MARYLAND HEIGHTS, Mo. (KTVI) – Good help is hard to find, especially for restaurant and business owners during the pandemic.
It helps that it’s a family affair for Steve Lauck, his wife, and two sons at Vivola Express in Maryland Heights, Missouri.
“Having a family operation, Mom and Pop-type situation, we’re blessed with that because we always have four employees at least,” said Lauck, Vivola Express owner. “If it wasn’t for our two sons working for us, I don’t know what we would do.”
It’s a sign of modern times.
As more people get vaccinated and begin heading back to their favorite spots, the keyword coming out of this pandemic is patience. George Mahe researched the issue facing many as dining begins to open back up in time for summer.
“A lot of these guys are working more hours and more shifts,” said George Mahe, dining editor for St. Louis Magazine. “A lot of them are holding job fairs and giving all kinds of bonuses after 60 days or 90 days. They’re giving bonuses to their existing workers to have their friends come in and give them bonuses again if their friends come in so it’s all over the board.”

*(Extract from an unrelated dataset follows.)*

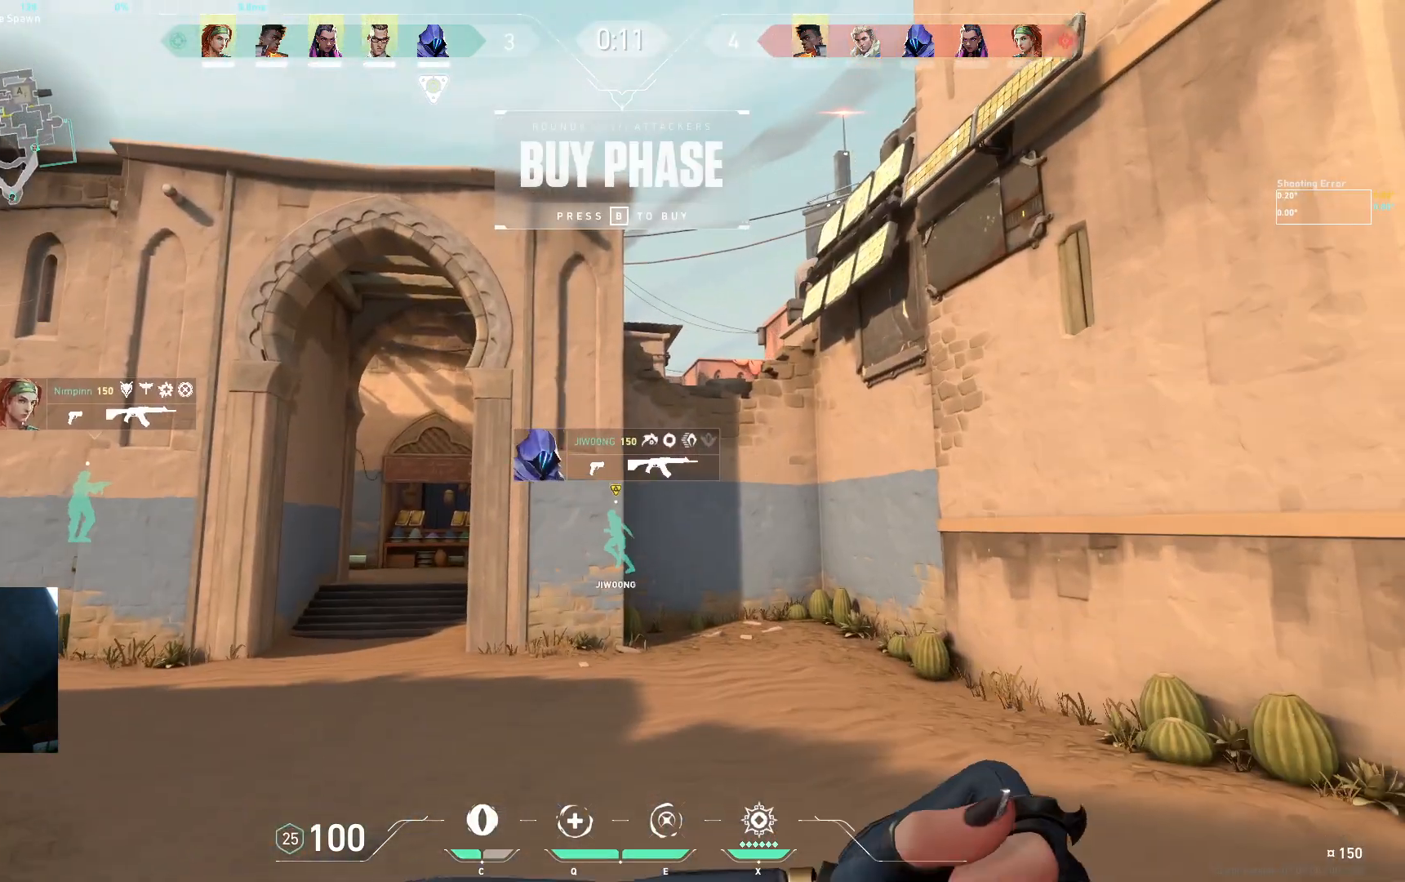
{"keys": [], "events": [[33, "w", "up"]]}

Across St. Louis, “Help Wanted” signs aren’t just in restaurant windows but across multiple industries. In the Central West End, 12 restaurants, as well as other businesses, are hosting a job fair in the area next week.
“Business is strong,” said Stephen Gontram, owner of Five Star Burgers. “Even at 50%, and it’s getting stronger and stronger. I don’t want to say I’m not looking forward to the days of 100%. I am. But right now, we are looking for people, cause the staff we had, which is the same staff we had a month or two ago, is … we’re tired and working long hours. As business ramps up, we desperately need more people to serve, to bus, to host, to cook, everything.”
In the meantime, as more people get vaccinated and capacity levels continue to change at restaurants along with streamlined menus and hours, patrons will have to be patient.
“But the one good thing I will say is if you want to look on the positive side is business is coming back,” Lauck said. “Hopefully, the workers will, too.”